I have spent the past three years reading everything I can get my hands on about world war one. Now that we are on the brink of the one hundredth anniversary of the Great War many new books are coming to market. “Catastrophe 1914” is one of them. In 1930 Sir Winston Churchill wrote “No part of the Great War compares in interest with its opening”. Max Hastings’s book addresses only the last six months of 1914. The book is well researched and Hastings draws on a wide range of documents and firsthand account to chronicle the events. The major strength of the book is how Hastings portrays the principal characters, not as stereotype but as real human beings with as many flaws as virtues. The author uses excellent narrative skill as he provides the wide-lens approach to the broad political and economical environment, but he also pays close attention to the details of his characters and their lives that makes for a human story. As you read the book you can see how the author rejects the long held academic theories about the war. He goes step by step and destroys the myths about the war’s beginning, and briefly destroys the theories about the consequence of the wars ending and also about what if German had won. Hasting sketches the steps by which Europe descended into war, he does not break new historiographical ground but rather skillfully outlines evidence by several generations of scholars into a readable narrative that is highly understandable to the lay reader. The author covers both the Western and Eastern fronts of the war as they were entirely different wars being fought at the same time. Hastings held me spellbound throughout the book. If you are interested in WWI history this is an excellent book to provide you with understanding and insight as well as wet your appetite for more. Simon Vance did an excellent job narrating the long book.
I read the first book on Genghis Khan and now on the Mongol Queens. This is a good book all women should read this and find out how much more freedom the women had under the Mongol rule compared to Islam and in Europe. The long term effects of the Mongol was very interesting. The information provided in this book gives a different view of history compared to the standard European view we were taught in school. So much new information has been discovered recently.
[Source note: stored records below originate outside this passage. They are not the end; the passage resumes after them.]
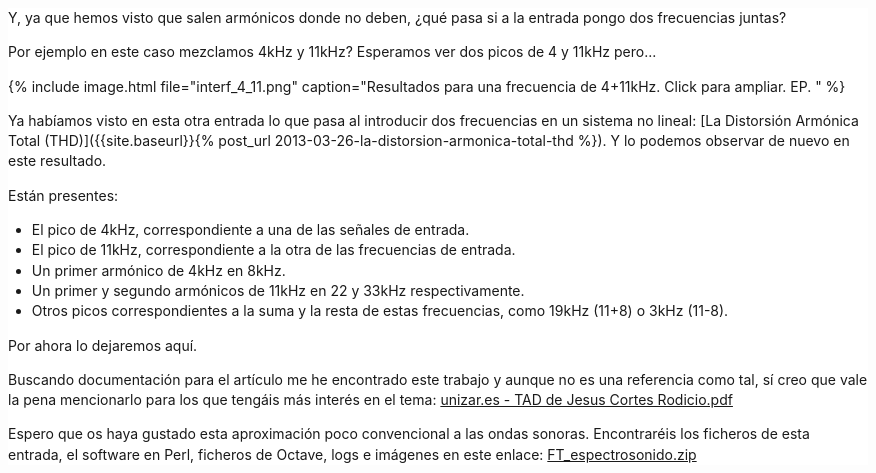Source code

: Y, ya que hemos visto que salen armónicos donde no deben, ¿qué pasa si a la entrada pongo dos frecuencias juntas?

Por ejemplo en este caso mezclamos 4kHz y 11kHz? Esperamos ver dos picos de 4 y 11kHz pero...

{% include image.html file="interf_4_11.png" caption="Resultados para una frecuencia de 4+11kHz. Click para ampliar. EP. " %}

Ya habíamos visto en esta otra entrada lo que pasa al introducir dos frecuencias en un sistema no lineal: [La Distorsión Armónica Total (THD)]({{site.baseurl}}{% post_url 2013-03-26-la-distorsion-armonica-total-thd %}). Y lo podemos observar de nuevo en este resultado.

Están presentes: 

- El pico de 4kHz, correspondiente a una de las señales de entrada.
- El pico de 11kHz, correspondiente a la otra de las frecuencias de entrada.
- Un primer armónico de 4kHz en 8kHz.
- Un primer y segundo armónicos de 11kHz en 22 y 33kHz respectivamente. 
- Otros picos correspondientes a la suma y la resta de estas frecuencias, como 19kHz (11+8) o 3kHz (11-8).

Por ahora lo dejaremos aquí.

Buscando documentación para el artículo me he encontrado este trabajo y aunque no es una referencia como tal, sí creo que vale la pena mencionarlo para los que tengáis más interés en el tema: [unizar.es - TAD de Jesus Cortes Rodicio.pdf](http://www.unizar.es/departamentos/fisica_aplicada/tads/TAD%20de%20Jesus%20Cortes%20Rodicio.pdf) 

Espero que os haya gustado esta aproximación poco convencional a las ondas sonoras. Encontraréis los ficheros de esta entrada, el software en Perl, ficheros de Octave, logs e imágenes en este enlace: [FT_espectrosonido.zip](https://www.dropbox.com/s/sicisf3hudu6xl9/FT_espectrosonido.zip)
Great history told in an interesting fashion.
Margaret Macmillan is Canadian historian who is teaching at Oxford University. She is the great-granddaughter of David Lloyd George, Britain’s wartime Prime Minister. I recently read Max Hastings “Catastrophe 1914”. He and Macmillan are coving the same nine months leading up to the war. Hasting covered the role of general staff of rival governments showing a step by step documentation leading up to war. MacMillan on the other hand covers the diplomats and politicians showing step by step how they had avoided war numerous time and why this occasion they failed. Even though Macmillan’s book is scholarly it is very readable. She has the ability to evoke the world at the beginning of the 20th Century, when Europe had gone 85 years without a general war between great powers. In these years there was an explosion of production, wealth and a transformation in society and the way people lived. Food was better and cheaper, dramatic advances in hygiene and medicine, faster communications including cheap public telegraphs. Macmillan asks “why would Europe want to throw it all away?” In the middle of the book Macmillan considers the larger context within which the final approach to war occurred. She is good at painting the intellectual background of “social Darwinism.” The author does a good job dealing with the July crisis and distributes the responsibility widely. It was created by Serbia irresponsibility, Austrian vengefulness, and the “Blank check” the Kaiser issued to Vienna. She recognizes how Britain’s, French and especially Russian actions exacerbated the crisis and rejects the view that this was a German pre-emptive strike, a “flight forward” from domestic strife into war, while arguing that German politics recklessly and knowingly risked war. I think she is right on both counts. Macmillan makes it clear wars are not inevitable there are always choices. Richard Burnip did an excellent job narrating this 32 hour book. This book is a must for anyone interested in WWI history.